“Put the nosebags on!” he commanded.
It was on the evening of that day that the earthquake, faintly hinted at near the railway station, broke out in another place. The wagonettes had been fairly well patronised. A few couples, down with the announced intention of enjoying a good long walk through the forest, changed their minds and accepted carriage exercise as a substitute. Woods, before going home, shook hands with the ladies, and pointed out that everything in this world dried straight if you only gave it time and fair weather. The motor-driver on his last journey brought, as a peace offering, two cigars presented by a grateful passenger. One of these Mr. Woods was smoking near the stables as he waited for his housekeeper’s summons to the evening meal: she was a good woman, honest and religious, but apparently had never learned to tell the time by the clock. He was, I say, smoking; he was also thinking—a frequent conjunction.
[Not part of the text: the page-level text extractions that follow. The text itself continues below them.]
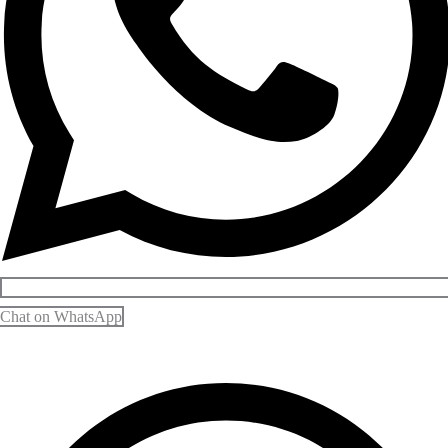
Chat on WhatsApp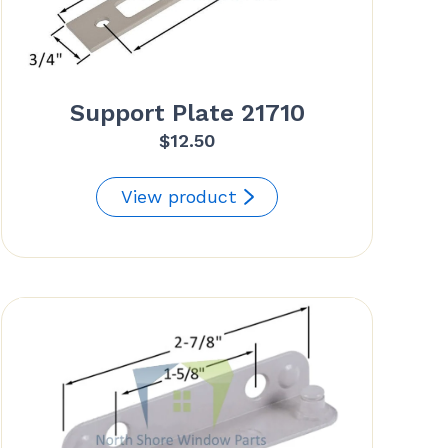
Support Plate 21710
$
12.50
View product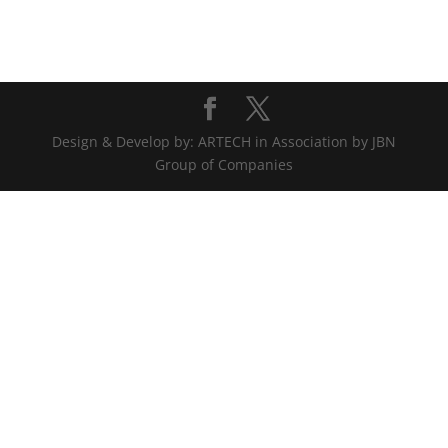
Design & Develop by: ARTECH in Association by JBN
Group of Companies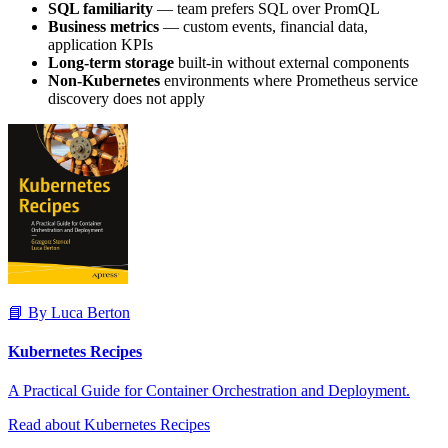
SQL familiarity
— team prefers SQL over PromQL
Business metrics
— custom events, financial data,
application KPIs
Long-term storage
built-in without external components
Non-Kubernetes
environments where Prometheus service
discovery does not apply
📘 By Luca Berton
Kubernetes Recipes
A Practical Guide for Container Orchestration and Deployment.
Read about Kubernetes Recipes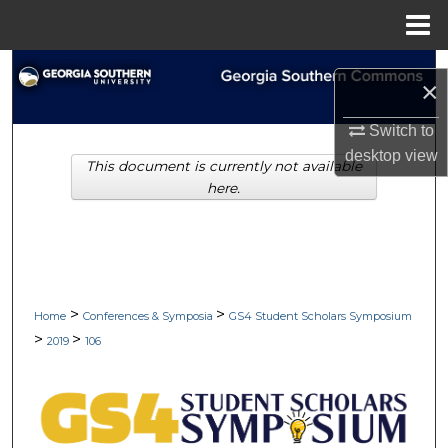
Menu
Home
Search
×
Browse Collections
Switch to
desktop
view
This document is currently not available
My Account
here.
About
Digital Commons Network™
>
>
Home
Conferences & Symposia
GS4 Student Scholars Symposium
>
>
2019
106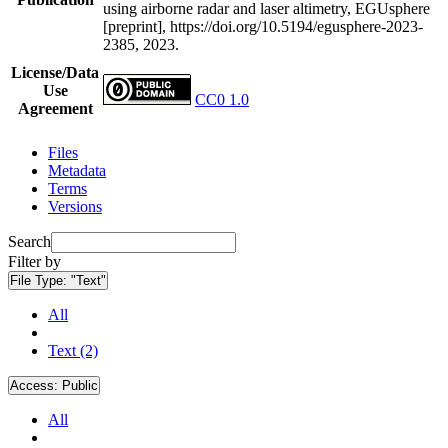
using airborne radar and laser altimetry, EGUsphere
[preprint], https://doi.org/10.5194/egusphere-2023-
2385, 2023.
License/Data
Use
CC0 1.0
Agreement
Files
Metadata
Terms
Versions
Search
Filter by
File Type:
"Text"
All
Text (2)
Access:
Public
All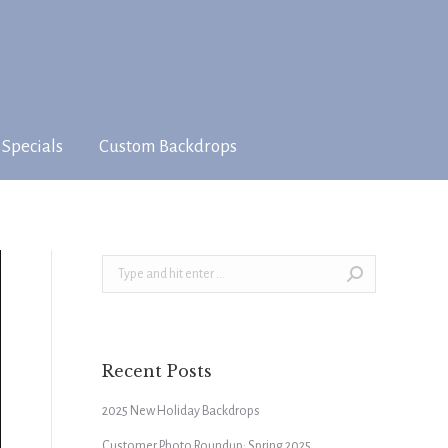
 Specials
Custom Backdrops
Search:
Recent Posts
2025 New Holiday Backdrops
Customer Photo Roundup: Spring 2025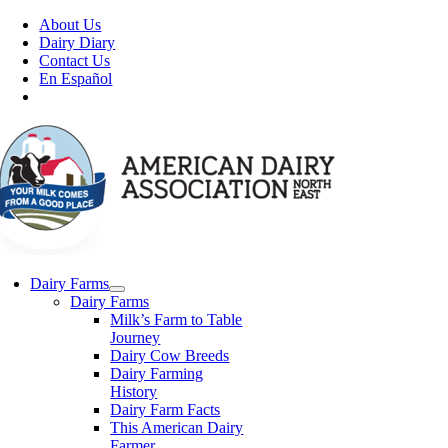
Skip
About Us
to
Dairy Diary
content
Contact Us
En Español
Dairy Farms
Dairy Farms
Milk’s Farm to Table
Journey
Dairy Cow Breeds
Dairy Farming
History
Dairy Farm Facts
This American Dairy
Farmer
When a tremendous clatter and hubbub came, arousing him, and causing him to say distractedly:
“Whatever fresh is a ’appening of now?”
Out in the roadway a set of a dozen women, including the most notable female inhabitants of the village, marched, his sister-in-law at the head, banging as they went on dustpans, old teatrays, saucepans, and other instruments of music rarely to be discovered in a first-class orchestra. The aim seemed to be discord, and that end was certainly being achieved. Some children followed, making a cloud of dust as they slouched along. The marchers disappeared. Woods, regarding them as they went, knew the incident to represent a violent outbreak of moral indignation, and reckoned it a good answer to the complaint made by an American that day to the effect that English country life appeared dull. His housekeeper came, announcing, with a severe air of promptitude, the readiness of a meal that was three-quarters of an hour late, and appeared willing for conversation; but he told her he had enjoyed enough of talk. What he desired now was peace and quietness.
Consequently, news only came to him at six in the morning when his men arrived at the stables. Having gathered the fact that Jane had locked her daughter out the previous evening, he left them at once and ran across to his sister-in-law’s cottage: there the dogged, sulky, half-dressed woman refused to share responsibility for her actions with any one, and he expressed, not for the first time, an earnest wish that his brother had been spared. He hurried agitatedly down to the Tea Gardens, where Mrs. Jarrett was whitening, at this early hour, the steps.
“It’s all right,” she said, rising. “Fancy you catching me like this, with my hair in curlers! The girl came here last night, and we hadn’t gone to bed because of the noise.”
“The noise going by?”
She swallowed something. “No, stopping here.”
Woods expressed a desire to engage in the wholesale trade of breaking necks.